Task data:
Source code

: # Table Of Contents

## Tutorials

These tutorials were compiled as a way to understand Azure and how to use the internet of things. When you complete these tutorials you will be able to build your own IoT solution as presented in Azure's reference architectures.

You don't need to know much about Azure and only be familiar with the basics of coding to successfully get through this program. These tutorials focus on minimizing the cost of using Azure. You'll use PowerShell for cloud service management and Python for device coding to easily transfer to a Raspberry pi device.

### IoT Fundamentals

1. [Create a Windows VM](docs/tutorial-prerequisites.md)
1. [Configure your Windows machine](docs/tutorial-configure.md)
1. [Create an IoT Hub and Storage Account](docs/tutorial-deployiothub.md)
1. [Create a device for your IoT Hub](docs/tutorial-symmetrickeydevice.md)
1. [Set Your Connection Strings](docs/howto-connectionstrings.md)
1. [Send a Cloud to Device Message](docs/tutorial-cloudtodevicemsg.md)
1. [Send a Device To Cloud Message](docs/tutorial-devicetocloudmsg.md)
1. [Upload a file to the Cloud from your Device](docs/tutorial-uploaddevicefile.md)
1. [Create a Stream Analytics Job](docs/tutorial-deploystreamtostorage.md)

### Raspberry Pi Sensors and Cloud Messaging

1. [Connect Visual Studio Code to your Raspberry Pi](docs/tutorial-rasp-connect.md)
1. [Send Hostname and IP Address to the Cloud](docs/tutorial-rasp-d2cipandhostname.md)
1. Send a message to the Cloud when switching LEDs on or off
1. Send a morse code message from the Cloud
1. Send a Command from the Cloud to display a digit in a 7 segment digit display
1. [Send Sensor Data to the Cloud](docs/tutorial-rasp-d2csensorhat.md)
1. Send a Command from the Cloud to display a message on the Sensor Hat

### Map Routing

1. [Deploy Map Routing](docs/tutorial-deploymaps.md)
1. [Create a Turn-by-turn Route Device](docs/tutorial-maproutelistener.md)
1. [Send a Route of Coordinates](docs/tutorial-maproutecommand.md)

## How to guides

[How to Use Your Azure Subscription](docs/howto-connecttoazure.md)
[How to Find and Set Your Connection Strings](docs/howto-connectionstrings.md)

Work instruction: Restate the listing above in full, exactly.

Task result:
Source code

: # Table Of Contents

## Tutorials

These tutorials were compiled as a way to understand Azure and how to use the internet of things. When you complete these tutorials you will be able to build your own IoT solution as presented in Azure's reference architectures.

You don't need to know much about Azure and only be familiar with the basics of coding to successfully get through this program. These tutorials focus on minimizing the cost of using Azure. You'll use PowerShell for cloud service management and Python for device coding to easily transfer to a Raspberry pi device.

### IoT Fundamentals

1. [Create a Windows VM](docs/tutorial-prerequisites.md)
1. [Configure your Windows machine](docs/tutorial-configure.md)
1. [Create an IoT Hub and Storage Account](docs/tutorial-deployiothub.md)
1. [Create a device for your IoT Hub](docs/tutorial-symmetrickeydevice.md)
1. [Set Your Connection Strings](docs/howto-connectionstrings.md)
1. [Send a Cloud to Device Message](docs/tutorial-cloudtodevicemsg.md)
1. [Send a Device To Cloud Message](docs/tutorial-devicetocloudmsg.md)
1. [Upload a file to the Cloud from your Device](docs/tutorial-uploaddevicefile.md)
1. [Create a Stream Analytics Job](docs/tutorial-deploystreamtostorage.md)

### Raspberry Pi Sensors and Cloud Messaging

1. [Connect Visual Studio Code to your Raspberry Pi](docs/tutorial-rasp-connect.md)
1. [Send Hostname and IP Address to the Cloud](docs/tutorial-rasp-d2cipandhostname.md)
1. Send a message to the Cloud when switching LEDs on or off
1. Send a morse code message from the Cloud
1. Send a Command from the Cloud to display a digit in a 7 segment digit display
1. [Send Sensor Data to the Cloud](docs/tutorial-rasp-d2csensorhat.md)
1. Send a Command from the Cloud to display a message on the Sensor Hat

### Map Routing

1. [Deploy Map Routing](docs/tutorial-deploymaps.md)
1. [Create a Turn-by-turn Route Device](docs/tutorial-maproutelistener.md)
1. [Send a Route of Coordinates](docs/tutorial-maproutecommand.md)

## How to guides

[How to Use Your Azure Subscription](docs/howto-connecttoazure.md)
[How to Find and Set Your Connection Strings](docs/howto-connectionstrings.md)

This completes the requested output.